Thereafter, both groups were friendly. I sensed the girls respected my standing up to their “leaders”.
My response to the two girls had come automatically. As a young girl with acne, I had come to believe if I wanted friends I first had to be one. The incident at school helped me realize the trump card was personality. Before anybody had a chance to notice my complexion, I made sure they saw a genuine smile that invited a loyal and true friendship. Apparently it worked. Throughout the rest of my high school years, I had many good friends who came from various groups. My boyfriends were young men with values, integrity and respect. I didn’t feel pretty enough to attract the fellows who attracted hordes of girls. My apparent lack of interest caused some of those young men to “check me out”. I shunned them even when I was deeply attracted. I didn’t feel confident enough that I could match their good looks.
Then one of the most popular girls in high school asked me for pointers on how to develop a personality like mine. I felt I’d won an award. I said a sincere prayer of thanks.
By the time I was 25, I’d finished school, traveled Europe, married and begun a career. Throughout each of these monumental stages of life, my acne persisted. In spite of prayers, every pivotal event brought stress and the inevitable outbreak on my complexion.
Around age 25 I learned about a new book, The Hiding Place, by Corrie ten Boom. A true story, Corrie and her sister Betsie were put in a concentration camp as young Dutch girls. Their hut was the worst one and was full of fleas. Corrie complained bitterly to Betsie who told Corrie to thank God for the fleas.
Corrie couldn’t believe her sister could be so daft. Thank God for the fleas that were eating her alive and keeping her awake all night? Yes, Betsie confirmed. Corrie was to get on her knees and thank God for each and every flea.
When Betsie could, she explained. Because of the fleas, the guards were staying away from their hut. The fleas meant a reprise from beatings. They created opportunities to sneak food to women who were starving and near death. The fleas provided freedom to talk and encourage one another. Their presence ensured a sharing of literature and Bible readings. Two sisters were able to stay together.

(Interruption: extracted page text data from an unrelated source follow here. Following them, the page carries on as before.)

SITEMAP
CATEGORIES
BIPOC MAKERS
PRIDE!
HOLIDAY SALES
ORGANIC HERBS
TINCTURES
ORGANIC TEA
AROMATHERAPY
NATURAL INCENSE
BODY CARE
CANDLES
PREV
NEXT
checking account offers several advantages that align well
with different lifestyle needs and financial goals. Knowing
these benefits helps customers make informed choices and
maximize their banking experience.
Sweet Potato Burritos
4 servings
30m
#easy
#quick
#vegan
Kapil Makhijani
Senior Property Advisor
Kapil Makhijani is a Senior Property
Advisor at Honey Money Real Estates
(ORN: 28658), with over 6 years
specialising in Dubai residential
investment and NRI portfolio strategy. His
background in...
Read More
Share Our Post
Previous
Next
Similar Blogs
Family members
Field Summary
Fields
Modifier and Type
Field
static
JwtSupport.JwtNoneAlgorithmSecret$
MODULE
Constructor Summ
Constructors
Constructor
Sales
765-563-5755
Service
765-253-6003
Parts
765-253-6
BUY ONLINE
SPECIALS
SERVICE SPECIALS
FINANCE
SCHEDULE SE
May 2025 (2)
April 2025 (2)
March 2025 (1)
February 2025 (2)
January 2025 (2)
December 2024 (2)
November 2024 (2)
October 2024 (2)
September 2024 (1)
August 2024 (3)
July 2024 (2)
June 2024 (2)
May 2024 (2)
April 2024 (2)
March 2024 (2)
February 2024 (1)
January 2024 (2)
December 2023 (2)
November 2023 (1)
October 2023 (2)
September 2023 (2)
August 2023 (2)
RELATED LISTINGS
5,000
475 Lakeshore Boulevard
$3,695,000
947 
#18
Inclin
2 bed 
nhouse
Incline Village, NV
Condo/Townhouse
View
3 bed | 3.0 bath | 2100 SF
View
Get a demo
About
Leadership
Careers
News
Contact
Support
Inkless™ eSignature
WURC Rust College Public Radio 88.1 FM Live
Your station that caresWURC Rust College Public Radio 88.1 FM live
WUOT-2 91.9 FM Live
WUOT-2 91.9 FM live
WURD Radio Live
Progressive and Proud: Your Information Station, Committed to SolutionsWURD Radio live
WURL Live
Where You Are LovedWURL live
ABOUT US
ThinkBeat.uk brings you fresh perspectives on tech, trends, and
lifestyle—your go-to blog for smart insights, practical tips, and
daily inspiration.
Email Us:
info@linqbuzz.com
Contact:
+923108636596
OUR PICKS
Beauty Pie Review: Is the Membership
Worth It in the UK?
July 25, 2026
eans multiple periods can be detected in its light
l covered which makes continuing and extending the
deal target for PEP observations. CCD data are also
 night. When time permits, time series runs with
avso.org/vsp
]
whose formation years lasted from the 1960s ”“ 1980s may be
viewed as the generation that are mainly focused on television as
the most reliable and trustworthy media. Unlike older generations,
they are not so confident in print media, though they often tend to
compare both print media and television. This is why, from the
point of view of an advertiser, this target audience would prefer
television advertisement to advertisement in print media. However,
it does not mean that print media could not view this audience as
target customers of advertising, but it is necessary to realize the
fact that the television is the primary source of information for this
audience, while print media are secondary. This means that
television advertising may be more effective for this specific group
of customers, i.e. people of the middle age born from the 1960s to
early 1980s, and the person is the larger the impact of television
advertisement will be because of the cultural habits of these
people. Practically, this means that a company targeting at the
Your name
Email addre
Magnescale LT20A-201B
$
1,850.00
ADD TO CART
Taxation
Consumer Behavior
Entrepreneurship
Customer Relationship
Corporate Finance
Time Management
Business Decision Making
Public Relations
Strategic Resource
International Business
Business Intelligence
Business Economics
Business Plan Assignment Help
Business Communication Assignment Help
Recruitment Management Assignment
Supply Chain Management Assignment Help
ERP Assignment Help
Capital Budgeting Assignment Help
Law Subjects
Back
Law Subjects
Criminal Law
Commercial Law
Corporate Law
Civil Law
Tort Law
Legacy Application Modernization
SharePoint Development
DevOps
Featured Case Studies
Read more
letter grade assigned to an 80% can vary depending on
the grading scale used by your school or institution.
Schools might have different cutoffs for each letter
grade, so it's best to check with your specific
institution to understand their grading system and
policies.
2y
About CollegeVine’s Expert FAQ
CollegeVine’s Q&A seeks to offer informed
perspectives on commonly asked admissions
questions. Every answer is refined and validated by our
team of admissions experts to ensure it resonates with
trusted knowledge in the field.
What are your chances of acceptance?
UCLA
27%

What a concept! Like a lightning bolt, I decided it was time to say thanks for my pimples. I did so – faithfully. I began seeing all the benefits I’d derived by having acne – from staying away from teenage temptations to keeping character and integrity at the forefront of my life.
I realized how a condition like acne may scar the skin, but it was up to me if I let it scar my soul.
A short time later, I met the dermatologist who gave me the simple solutions that have kept my skin 99% clear for decades. No more antibiotics, no more expensive creams, no more dread of being embarrassed, rejected or ridiculed.
Writing about an enthusiastic five year old reminded me to renew my thanks.